__Brief__
Excluding images, repeat the data exactly as given.

__Supplied data__

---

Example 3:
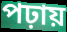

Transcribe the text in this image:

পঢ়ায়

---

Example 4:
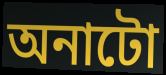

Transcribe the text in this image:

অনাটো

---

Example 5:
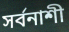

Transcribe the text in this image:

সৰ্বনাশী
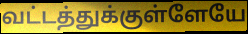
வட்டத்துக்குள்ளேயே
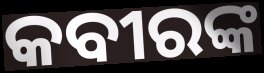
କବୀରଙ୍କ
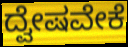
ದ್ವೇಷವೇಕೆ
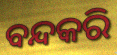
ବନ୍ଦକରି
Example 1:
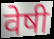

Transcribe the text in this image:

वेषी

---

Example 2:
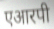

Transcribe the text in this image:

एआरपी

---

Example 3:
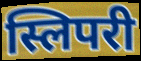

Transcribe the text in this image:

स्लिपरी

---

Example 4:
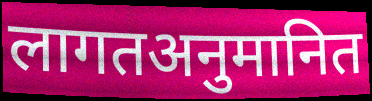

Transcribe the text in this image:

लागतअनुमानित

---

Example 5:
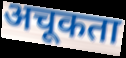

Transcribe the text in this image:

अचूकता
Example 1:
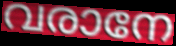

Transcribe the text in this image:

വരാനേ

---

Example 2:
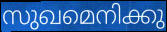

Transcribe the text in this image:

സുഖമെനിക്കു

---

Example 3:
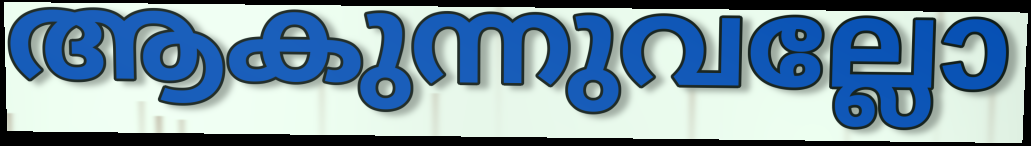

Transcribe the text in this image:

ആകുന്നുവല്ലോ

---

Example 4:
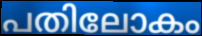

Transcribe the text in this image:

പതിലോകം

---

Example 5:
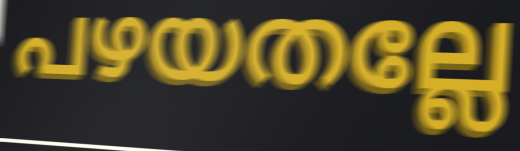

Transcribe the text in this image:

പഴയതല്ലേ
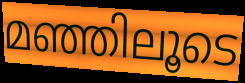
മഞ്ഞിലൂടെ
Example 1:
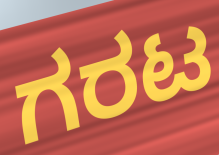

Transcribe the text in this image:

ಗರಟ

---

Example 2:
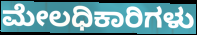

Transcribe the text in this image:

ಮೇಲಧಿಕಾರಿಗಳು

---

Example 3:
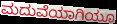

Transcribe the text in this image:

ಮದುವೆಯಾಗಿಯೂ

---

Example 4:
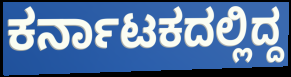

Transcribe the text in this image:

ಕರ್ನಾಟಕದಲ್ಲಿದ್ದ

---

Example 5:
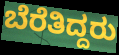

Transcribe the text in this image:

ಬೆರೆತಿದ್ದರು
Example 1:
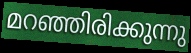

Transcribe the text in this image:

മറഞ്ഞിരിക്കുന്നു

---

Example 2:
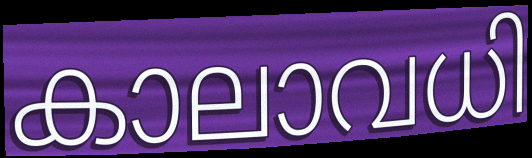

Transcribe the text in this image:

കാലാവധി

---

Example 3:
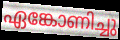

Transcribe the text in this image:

__Result of the exercise__
---

Example 3:

Transcribe the text in this image:

পঢ়ায়

---

Example 4:

Transcribe the text in this image:

অনাটো

---

Example 5:

Transcribe the text in this image:

সৰ্বনাশী
வட்டத்துக்குள்ளேயே
କବୀରଙ୍କ
ದ್ವೇಷವೇಕೆ
ବନ୍ଦକରି
Example 1:

Transcribe the text in this image:

वेषी

---

Example 2:

Transcribe the text in this image:

एआरपी

---

Example 3:

Transcribe the text in this image:

स्लिपरी

---

Example 4:

Transcribe the text in this image:

लागतअनुमानित

---

Example 5:

Transcribe the text in this image:

अचूकता
Example 1:

Transcribe the text in this image:

വരാനേ

---

Example 2:

Transcribe the text in this image:

സുഖമെനിക്കു

---

Example 3:

Transcribe the text in this image:

ആകുന്നുവല്ലോ

---

Example 4:

Transcribe the text in this image:

പതിലോകം

---

Example 5:

Transcribe the text in this image:

പഴയതല്ലേ
മഞ്ഞിലൂടെ
Example 1:

Transcribe the text in this image:

ಗರಟ

---

Example 2:

Transcribe the text in this image:

ಮೇಲಧಿಕಾರಿಗಳು

---

Example 3:

Transcribe the text in this image:

ಮದುವೆಯಾಗಿಯೂ

---

Example 4:

Transcribe the text in this image:

ಕರ್ನಾಟಕದಲ್ಲಿದ್ದ

---

Example 5:

Transcribe the text in this image:

ಬೆರೆತಿದ್ದರು
Example 1:

Transcribe the text in this image:

മറഞ്ഞിരിക്കുന്നു

---

Example 2:

Transcribe the text in this image:

കാലാവധി

---

Example 3:

Transcribe the text in this image:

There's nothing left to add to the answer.